# Saved entries:
Segment Open
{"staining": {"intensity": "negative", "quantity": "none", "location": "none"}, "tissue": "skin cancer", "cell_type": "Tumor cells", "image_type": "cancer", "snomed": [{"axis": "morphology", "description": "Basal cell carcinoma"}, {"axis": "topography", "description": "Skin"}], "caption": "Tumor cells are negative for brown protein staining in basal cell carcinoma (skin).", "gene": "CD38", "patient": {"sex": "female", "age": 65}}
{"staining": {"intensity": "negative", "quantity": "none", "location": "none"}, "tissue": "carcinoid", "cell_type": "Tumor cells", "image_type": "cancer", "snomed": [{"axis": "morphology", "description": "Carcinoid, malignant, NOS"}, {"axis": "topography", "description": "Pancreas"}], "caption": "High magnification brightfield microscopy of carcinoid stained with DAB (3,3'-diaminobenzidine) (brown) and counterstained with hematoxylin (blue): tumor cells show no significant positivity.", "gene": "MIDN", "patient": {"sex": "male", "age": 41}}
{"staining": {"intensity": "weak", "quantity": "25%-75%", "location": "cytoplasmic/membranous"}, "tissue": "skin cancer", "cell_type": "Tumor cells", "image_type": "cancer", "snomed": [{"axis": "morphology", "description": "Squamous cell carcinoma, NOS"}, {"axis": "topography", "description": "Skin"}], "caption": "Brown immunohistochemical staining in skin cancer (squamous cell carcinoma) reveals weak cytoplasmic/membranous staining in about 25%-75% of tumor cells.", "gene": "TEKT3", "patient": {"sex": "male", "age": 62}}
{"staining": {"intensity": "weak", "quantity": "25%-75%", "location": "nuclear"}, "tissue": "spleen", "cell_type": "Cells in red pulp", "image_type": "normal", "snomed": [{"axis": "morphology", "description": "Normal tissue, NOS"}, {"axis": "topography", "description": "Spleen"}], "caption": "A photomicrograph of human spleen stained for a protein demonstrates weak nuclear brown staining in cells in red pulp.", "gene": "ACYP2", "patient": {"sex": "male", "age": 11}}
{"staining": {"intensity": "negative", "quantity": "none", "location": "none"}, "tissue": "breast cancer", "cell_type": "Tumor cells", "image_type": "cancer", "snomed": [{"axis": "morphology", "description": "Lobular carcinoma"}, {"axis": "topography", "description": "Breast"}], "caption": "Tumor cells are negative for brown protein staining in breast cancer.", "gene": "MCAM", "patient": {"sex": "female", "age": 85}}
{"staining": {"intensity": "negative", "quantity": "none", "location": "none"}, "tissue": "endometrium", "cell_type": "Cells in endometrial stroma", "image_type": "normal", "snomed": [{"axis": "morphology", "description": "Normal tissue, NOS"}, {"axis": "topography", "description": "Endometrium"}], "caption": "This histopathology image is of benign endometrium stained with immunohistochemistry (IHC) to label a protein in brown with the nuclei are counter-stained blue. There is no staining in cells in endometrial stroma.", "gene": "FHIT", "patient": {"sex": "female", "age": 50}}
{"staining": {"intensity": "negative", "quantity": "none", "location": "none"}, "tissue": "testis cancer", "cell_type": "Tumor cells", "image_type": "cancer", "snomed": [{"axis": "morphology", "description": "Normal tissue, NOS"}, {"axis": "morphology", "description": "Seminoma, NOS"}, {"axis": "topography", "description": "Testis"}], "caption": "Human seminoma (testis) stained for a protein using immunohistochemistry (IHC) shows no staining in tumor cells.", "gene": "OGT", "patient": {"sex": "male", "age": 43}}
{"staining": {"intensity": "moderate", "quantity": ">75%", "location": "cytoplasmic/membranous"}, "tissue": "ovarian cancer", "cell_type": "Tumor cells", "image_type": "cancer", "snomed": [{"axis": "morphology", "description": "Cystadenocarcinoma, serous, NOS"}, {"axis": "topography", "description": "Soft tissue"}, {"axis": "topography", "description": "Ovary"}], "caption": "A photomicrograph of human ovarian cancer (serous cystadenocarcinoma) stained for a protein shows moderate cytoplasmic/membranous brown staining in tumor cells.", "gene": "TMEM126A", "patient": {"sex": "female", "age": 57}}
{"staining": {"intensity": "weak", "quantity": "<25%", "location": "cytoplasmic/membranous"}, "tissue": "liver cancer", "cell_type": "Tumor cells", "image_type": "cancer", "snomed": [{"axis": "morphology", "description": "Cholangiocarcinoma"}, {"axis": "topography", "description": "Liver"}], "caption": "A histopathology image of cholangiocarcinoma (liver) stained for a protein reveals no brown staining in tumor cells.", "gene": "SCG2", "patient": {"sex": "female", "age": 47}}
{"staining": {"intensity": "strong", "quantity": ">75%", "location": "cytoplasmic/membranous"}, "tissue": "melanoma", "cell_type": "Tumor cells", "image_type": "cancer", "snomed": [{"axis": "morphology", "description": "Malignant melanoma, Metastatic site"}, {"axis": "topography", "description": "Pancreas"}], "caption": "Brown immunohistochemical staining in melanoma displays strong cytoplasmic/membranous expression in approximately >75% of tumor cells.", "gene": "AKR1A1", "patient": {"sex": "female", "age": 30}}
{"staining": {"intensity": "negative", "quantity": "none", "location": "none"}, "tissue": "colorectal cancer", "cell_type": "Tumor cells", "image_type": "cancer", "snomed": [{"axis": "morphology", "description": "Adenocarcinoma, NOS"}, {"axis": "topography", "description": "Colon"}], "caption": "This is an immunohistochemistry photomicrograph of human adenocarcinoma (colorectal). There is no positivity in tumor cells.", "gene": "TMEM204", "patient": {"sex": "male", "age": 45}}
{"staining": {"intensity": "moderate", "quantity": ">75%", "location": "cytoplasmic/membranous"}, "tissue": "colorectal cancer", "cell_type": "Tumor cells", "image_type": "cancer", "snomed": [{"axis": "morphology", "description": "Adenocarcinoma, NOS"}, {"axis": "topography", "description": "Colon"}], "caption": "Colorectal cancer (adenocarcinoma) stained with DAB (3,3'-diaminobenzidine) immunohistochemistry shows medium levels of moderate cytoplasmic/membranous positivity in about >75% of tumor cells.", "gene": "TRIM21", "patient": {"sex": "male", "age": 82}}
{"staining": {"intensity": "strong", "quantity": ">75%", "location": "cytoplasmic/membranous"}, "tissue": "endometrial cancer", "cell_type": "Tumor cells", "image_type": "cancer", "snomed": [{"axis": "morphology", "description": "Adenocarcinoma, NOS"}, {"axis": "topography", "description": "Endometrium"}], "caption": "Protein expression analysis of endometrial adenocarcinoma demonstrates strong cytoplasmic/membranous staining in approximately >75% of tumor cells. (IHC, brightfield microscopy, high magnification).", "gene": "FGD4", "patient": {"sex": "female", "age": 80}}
Segment Closed
# Work item:
Please copy every line in the entries where "magnification" appears.

# Solved problem:
{"staining": {"intensity": "negative", "quantity": "none", "location": "none"}, "tissue": "carcinoid", "cell_type": "Tumor cells", "image_type": "cancer", "snomed": [{"axis": "morphology", "description": "Carcinoid, malignant, NOS"}, {"axis": "topography", "description": "Pancreas"}], "caption": "High magnification brightfield microscopy of carcinoid stained with DAB (3,3'-diaminobenzidine) (brown) and counterstained with hematoxylin (blue): tumor cells show no significant positivity.", "gene": "MIDN", "patient": {"sex": "male", "age": 41}}
{"staining": {"intensity": "strong", "quantity": ">75%", "location": "cytoplasmic/membranous"}, "tissue": "endometrial cancer", "cell_type": "Tumor cells", "image_type": "cancer", "snomed": [{"axis": "morphology", "description": "Adenocarcinoma, NOS"}, {"axis": "topography", "description": "Endometrium"}], "caption": "Protein expression analysis of endometrial adenocarcinoma demonstrates strong cytoplasmic/membranous staining in approximately >75% of tumor cells. (IHC, brightfield microscopy, high magnification).", "gene": "FGD4", "patient": {"sex": "female", "age": 80}}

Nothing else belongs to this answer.